When Senryuji Temple finally installed the solar panels on top of the abbot's quarters, it produced more than enough energy for the electrical needs of the entire temple complex. The excess energy was sold to Tokyo Electric Power Company at its daytime peak rate, while the temple bought back energy when necessary (cloudy days and nights) at the cheaper off-peak rates. This arrangement proved to be beneficial to the environment (no pollution), the temple (cheaper energy costs), and the power company (which was in power deficit during the peak hours, which is precisely when solar energy produces the most energy). Today, the temple is working with an architectural firm, Taisei Kensetsu, to develop solar roof tiles made in the traditional Japanese Buddhist temple style. This is because many abbots who suggest placing solar paneling on temple roofs face strong resistance from parishioners who prefer the traditional architecture of their temple.

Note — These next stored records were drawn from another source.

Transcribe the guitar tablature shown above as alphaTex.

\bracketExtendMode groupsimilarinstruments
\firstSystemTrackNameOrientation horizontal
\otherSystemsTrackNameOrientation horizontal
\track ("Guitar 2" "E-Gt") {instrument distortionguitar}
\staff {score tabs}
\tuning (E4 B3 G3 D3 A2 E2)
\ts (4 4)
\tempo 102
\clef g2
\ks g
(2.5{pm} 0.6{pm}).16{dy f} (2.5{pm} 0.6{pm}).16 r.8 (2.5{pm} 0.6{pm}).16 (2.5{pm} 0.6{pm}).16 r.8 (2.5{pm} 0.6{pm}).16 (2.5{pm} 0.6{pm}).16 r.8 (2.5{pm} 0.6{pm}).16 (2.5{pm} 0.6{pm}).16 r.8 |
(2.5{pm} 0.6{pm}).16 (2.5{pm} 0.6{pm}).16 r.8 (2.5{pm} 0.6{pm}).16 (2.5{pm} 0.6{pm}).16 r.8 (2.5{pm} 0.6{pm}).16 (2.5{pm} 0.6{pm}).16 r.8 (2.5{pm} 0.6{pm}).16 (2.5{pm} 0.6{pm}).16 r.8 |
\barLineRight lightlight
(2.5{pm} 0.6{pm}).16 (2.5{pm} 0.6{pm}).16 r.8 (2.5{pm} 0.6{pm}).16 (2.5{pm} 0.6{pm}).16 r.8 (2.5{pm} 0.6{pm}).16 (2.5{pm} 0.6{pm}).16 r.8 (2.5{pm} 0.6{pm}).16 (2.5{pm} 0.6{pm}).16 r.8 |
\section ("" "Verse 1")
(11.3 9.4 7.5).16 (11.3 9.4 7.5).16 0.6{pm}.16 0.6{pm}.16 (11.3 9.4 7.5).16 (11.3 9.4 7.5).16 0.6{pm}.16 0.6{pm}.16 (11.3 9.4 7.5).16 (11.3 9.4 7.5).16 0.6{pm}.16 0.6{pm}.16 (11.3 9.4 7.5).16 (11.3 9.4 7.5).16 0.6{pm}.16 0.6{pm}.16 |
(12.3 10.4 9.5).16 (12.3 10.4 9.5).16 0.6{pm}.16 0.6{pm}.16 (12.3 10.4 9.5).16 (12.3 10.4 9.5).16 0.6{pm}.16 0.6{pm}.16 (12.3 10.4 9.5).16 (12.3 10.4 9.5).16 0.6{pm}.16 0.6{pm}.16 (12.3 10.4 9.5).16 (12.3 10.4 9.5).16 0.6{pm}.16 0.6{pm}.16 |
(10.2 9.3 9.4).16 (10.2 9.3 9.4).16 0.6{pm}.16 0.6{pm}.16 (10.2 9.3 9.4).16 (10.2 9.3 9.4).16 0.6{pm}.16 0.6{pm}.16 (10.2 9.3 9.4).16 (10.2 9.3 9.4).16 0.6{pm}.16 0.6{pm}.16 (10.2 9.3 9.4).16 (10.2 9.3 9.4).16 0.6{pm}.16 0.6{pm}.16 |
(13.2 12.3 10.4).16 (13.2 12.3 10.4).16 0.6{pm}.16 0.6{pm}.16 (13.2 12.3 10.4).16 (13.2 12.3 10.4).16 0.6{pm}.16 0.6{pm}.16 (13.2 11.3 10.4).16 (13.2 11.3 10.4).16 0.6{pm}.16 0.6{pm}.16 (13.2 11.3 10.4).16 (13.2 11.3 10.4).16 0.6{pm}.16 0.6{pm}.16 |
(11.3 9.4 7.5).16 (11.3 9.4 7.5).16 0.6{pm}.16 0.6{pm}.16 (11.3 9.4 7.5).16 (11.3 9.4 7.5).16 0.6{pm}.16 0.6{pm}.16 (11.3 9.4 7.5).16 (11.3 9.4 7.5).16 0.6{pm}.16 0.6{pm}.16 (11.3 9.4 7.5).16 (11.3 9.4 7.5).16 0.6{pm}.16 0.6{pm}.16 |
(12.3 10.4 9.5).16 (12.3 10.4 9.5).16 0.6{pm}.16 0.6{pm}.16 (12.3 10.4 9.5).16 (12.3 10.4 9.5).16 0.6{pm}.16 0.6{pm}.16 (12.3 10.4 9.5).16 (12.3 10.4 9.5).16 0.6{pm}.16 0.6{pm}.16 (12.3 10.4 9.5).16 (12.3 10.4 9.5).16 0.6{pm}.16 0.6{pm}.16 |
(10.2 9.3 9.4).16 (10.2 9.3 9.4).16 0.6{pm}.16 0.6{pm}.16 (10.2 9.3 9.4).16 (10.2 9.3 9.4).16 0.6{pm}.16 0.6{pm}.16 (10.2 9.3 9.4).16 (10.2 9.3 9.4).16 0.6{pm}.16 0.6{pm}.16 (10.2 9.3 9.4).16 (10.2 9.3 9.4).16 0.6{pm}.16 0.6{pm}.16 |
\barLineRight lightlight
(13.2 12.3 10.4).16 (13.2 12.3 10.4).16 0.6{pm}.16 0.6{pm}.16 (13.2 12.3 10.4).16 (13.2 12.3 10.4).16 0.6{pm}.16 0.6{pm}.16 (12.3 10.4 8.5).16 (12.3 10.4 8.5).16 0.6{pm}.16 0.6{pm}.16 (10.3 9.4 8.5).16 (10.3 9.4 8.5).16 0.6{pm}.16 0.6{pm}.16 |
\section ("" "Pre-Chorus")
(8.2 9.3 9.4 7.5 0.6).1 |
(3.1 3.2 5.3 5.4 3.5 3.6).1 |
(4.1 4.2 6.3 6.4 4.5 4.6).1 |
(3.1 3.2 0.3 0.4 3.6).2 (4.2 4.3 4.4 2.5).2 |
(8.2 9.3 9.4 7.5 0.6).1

With nearly fifteen thousand temples affiliated to his sect, Sugawara sees the solution to this problem as the key to a majority of Buddhist temples, not only of his sect, adopting solar energy in the future.
These two success stories of a Buddhist priest spearheading a local environmental initiative represent a small portion of the many individuals who understand their commitment to Buddhism and the traditions of temple life as requiring engagement in environmental issues. This paper will provide an overview of this type of "Buddhist environmentalism" in Japan and offer some preliminary ideas on how the Japanese case can be understood primarily as a "conservative conservationism."